Print all records exactly, leaving nothing out.

[DATASET RECORDS]
▬▬▬▬▬▬
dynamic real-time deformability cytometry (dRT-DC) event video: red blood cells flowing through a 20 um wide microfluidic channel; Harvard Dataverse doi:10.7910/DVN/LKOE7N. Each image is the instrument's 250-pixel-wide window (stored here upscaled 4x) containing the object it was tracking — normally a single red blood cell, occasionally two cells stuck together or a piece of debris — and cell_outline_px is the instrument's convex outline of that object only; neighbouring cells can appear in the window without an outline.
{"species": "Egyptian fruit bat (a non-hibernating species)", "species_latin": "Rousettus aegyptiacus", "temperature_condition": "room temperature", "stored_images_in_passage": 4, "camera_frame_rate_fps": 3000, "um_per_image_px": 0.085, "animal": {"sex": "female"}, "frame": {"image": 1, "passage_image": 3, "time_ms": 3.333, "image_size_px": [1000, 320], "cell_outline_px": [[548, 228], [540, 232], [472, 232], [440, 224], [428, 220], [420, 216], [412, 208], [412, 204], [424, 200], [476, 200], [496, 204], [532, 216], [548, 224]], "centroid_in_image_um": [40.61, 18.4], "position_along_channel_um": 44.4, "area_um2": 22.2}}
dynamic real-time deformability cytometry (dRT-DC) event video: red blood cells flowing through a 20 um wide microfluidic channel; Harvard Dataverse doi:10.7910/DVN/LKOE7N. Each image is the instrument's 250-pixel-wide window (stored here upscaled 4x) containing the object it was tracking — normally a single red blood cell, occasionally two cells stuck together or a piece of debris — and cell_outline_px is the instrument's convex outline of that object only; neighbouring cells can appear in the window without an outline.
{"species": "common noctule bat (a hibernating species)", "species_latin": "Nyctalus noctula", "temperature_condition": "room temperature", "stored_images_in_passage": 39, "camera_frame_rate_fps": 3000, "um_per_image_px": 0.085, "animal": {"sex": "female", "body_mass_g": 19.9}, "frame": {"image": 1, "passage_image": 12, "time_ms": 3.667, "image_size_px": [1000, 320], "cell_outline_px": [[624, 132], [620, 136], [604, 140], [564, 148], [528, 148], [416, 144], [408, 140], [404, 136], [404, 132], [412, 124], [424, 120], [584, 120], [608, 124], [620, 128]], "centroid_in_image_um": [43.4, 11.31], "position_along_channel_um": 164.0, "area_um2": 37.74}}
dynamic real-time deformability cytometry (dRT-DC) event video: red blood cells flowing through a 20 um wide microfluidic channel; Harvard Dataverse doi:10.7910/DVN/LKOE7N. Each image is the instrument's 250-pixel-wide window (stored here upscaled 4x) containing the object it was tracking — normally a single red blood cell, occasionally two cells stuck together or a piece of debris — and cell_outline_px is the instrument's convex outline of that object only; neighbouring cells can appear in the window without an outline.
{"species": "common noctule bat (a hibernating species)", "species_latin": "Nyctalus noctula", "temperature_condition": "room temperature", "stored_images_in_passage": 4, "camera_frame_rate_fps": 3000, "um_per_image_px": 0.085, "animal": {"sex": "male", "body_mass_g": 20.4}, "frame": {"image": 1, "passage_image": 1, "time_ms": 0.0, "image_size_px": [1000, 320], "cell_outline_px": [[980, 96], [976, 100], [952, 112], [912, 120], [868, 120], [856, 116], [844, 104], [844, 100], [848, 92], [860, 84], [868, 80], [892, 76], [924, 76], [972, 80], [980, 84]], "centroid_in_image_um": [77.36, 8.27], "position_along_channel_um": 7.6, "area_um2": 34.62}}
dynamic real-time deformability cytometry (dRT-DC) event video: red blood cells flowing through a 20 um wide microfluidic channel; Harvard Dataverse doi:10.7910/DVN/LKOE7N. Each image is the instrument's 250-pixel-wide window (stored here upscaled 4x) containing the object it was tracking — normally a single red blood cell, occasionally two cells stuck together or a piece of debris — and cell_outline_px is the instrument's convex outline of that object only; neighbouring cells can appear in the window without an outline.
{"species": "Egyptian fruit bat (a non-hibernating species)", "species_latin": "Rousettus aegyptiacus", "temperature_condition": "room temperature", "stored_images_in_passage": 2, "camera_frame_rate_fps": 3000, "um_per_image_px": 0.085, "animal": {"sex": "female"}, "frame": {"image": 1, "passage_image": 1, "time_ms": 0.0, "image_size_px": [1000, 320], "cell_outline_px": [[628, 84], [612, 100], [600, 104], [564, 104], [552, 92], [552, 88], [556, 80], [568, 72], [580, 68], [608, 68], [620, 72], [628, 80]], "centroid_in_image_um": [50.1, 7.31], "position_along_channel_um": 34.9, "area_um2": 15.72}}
▬▬▬▬▬▬
[TASK ANSWER]
dynamic real-time deformability cytometry (dRT-DC) event video: red blood cells flowing through a 20 um wide microfluidic channel; Harvard Dataverse doi:10.7910/DVN/LKOE7N. Each image is the instrument's 250-pixel-wide window (stored here upscaled 4x) containing the object it was tracking — normally a single red blood cell, occasionally two cells stuck together or a piece of debris — and cell_outline_px is the instrument's convex outline of that object only; neighbouring cells can appear in the window without an outline.
{"species": "Egyptian fruit bat (a non-hibernating species)", "species_latin": "Rousettus aegyptiacus", "temperature_condition": "room temperature", "stored_images_in_passage": 4, "camera_frame_rate_fps": 3000, "um_per_image_px": 0.085, "animal": {"sex": "female"}, "frame": {"image": 1, "passage_image": 3, "time_ms": 3.333, "image_size_px": [1000, 320], "cell_outline_px": [[548, 228], [540, 232], [472, 232], [440, 224], [428, 220], [420, 216], [412, 208], [412, 204], [424, 200], [476, 200], [496, 204], [532, 216], [548, 224]], "centroid_in_image_um": [40.61, 18.4], "position_along_channel_um": 44.4, "area_um2": 22.2}}
dynamic real-time deformability cytometry (dRT-DC) event video: red blood cells flowing through a 20 um wide microfluidic channel; Harvard Dataverse doi:10.7910/DVN/LKOE7N. Each image is the instrument's 250-pixel-wide window (stored here upscaled 4x) containing the object it was tracking — normally a single red blood cell, occasionally two cells stuck together or a piece of debris — and cell_outline_px is the instrument's convex outline of that object only; neighbouring cells can appear in the window without an outline.
{"species": "common noctule bat (a hibernating species)", "species_latin": "Nyctalus noctula", "temperature_condition": "room temperature", "stored_images_in_passage": 39, "camera_frame_rate_fps": 3000, "um_per_image_px": 0.085, "animal": {"sex": "female", "body_mass_g": 19.9}, "frame": {"image": 1, "passage_image": 12, "time_ms": 3.667, "image_size_px": [1000, 320], "cell_outline_px": [[624, 132], [620, 136], [604, 140], [564, 148], [528, 148], [416, 144], [408, 140], [404, 136], [404, 132], [412, 124], [424, 120], [584, 120], [608, 124], [620, 128]], "centroid_in_image_um": [43.4, 11.31], "position_along_channel_um": 164.0, "area_um2": 37.74}}
dynamic real-time deformability cytometry (dRT-DC) event video: red blood cells flowing through a 20 um wide microfluidic channel; Harvard Dataverse doi:10.7910/DVN/LKOE7N. Each image is the instrument's 250-pixel-wide window (stored here upscaled 4x) containing the object it was tracking — normally a single red blood cell, occasionally two cells stuck together or a piece of debris — and cell_outline_px is the instrument's convex outline of that object only; neighbouring cells can appear in the window without an outline.
{"species": "common noctule bat (a hibernating species)", "species_latin": "Nyctalus noctula", "temperature_condition": "room temperature", "stored_images_in_passage": 4, "camera_frame_rate_fps": 3000, "um_per_image_px": 0.085, "animal": {"sex": "male", "body_mass_g": 20.4}, "frame": {"image": 1, "passage_image": 1, "time_ms": 0.0, "image_size_px": [1000, 320], "cell_outline_px": [[980, 96], [976, 100], [952, 112], [912, 120], [868, 120], [856, 116], [844, 104], [844, 100], [848, 92], [860, 84], [868, 80], [892, 76], [924, 76], [972, 80], [980, 84]], "centroid_in_image_um": [77.36, 8.27], "position_along_channel_um": 7.6, "area_um2": 34.62}}
dynamic real-time deformability cytometry (dRT-DC) event video: red blood cells flowing through a 20 um wide microfluidic channel; Harvard Dataverse doi:10.7910/DVN/LKOE7N. Each image is the instrument's 250-pixel-wide window (stored here upscaled 4x) containing the object it was tracking — normally a single red blood cell, occasionally two cells stuck together or a piece of debris — and cell_outline_px is the instrument's convex outline of that object only; neighbouring cells can appear in the window without an outline.
{"species": "Egyptian fruit bat (a non-hibernating species)", "species_latin": "Rousettus aegyptiacus", "temperature_condition": "room temperature", "stored_images_in_passage": 2, "camera_frame_rate_fps": 3000, "um_per_image_px": 0.085, "animal": {"sex": "female"}, "frame": {"image": 1, "passage_image": 1, "time_ms": 0.0, "image_size_px": [1000, 320], "cell_outline_px": [[628, 84], [612, 100], [600, 104], [564, 104], [552, 92], [552, 88], [556, 80], [568, 72], [580, 68], [608, 68], [620, 72], [628, 80]], "centroid_in_image_um": [50.1, 7.31], "position_along_channel_um": 34.9, "area_um2": 15.72}}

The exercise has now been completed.